"Vamos agora ganhar o referendo do desarmamento", declarou o ministro Márcio Thomaz Bastos no início de julho, deflagrando uma operação de propaganda política de massas que se baseia na manipulação da linguagem. A associação entre o referendo e a noção de "desarmamento", junto com a inversão lógica pela qual a palavra "sim", carregada de conotações positivas, identifica o voto na proibição, formam a plataforma persuasiva engendrada por um governo que despreza o esclarecimento dos cidadãos.
O referendo não é sobre o "desarmamento", pois os bandidos não renunciarão às armas, qualquer que seja a decisão da maioria. O referendo é sobre o direito de vender e comprar, legalmente, armas de fogo. A campanha do "sim" (ou seja, do não) atenta contra a liberdade e a igualdade, os dois pilares históricos da democracia.
O argumento verossímil de que a proibição reduzirá as vítimas de acidentes domésticos e de tentativas de reação armada a assaltos é um tiro no princípio da liberdade. O que se propõe é que o Estado tutele os cidadãos, impedindo-os de cometer atos imprudentes. Mas, numa sociedade livre, cada um é responsável por suas decisões privadas, desde que elas não ameacem a segurança dos outros. A campanha do "sim" organiza-se sobre o conceito do Estado tutelar, enraizado na tradição patrimonial brasileira e expresso em incontáveis discursos presidenciais.

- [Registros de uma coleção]
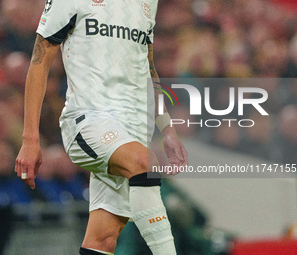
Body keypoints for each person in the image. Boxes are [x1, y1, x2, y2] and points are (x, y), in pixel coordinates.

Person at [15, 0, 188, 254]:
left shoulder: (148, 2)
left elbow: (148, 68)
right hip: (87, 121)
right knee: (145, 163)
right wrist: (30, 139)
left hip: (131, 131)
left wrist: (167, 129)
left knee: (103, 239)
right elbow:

- [Suas tarefas]
A: Passe para o inglês esta frase do texto sobre o referendo: "O referendo é sobre o direito de vender e comprar, legalmente, armas de fogo."
B: De acordo com o texto sobre o referendo, quais são os dois pilares históricos da democracia?
C: Reproduza sem alterar nada o trecho do texto sobre o referendo que vai de "O argumento verossímil" até "incontáveis discursos presidenciais.".

- [Respostas por item]
A: The referendum is about the right to sell and buy firearms legally.

B: A liberdade e a igualdade.

C:
O argumento verossímil de que a proibição reduzirá as vítimas de acidentes domésticos e de tentativas de reação armada a assaltos é um tiro no princípio da liberdade. O que se propõe é que o Estado tutele os cidadãos, impedindo-os de cometer atos imprudentes. Mas, numa sociedade livre, cada um é responsável por suas decisões privadas, desde que elas não ameacem a segurança dos outros. A campanha do "sim" organiza-se sobre o conceito do Estado tutelar, enraizado na tradição patrimonial brasileira e expresso em incontáveis discursos presidenciais.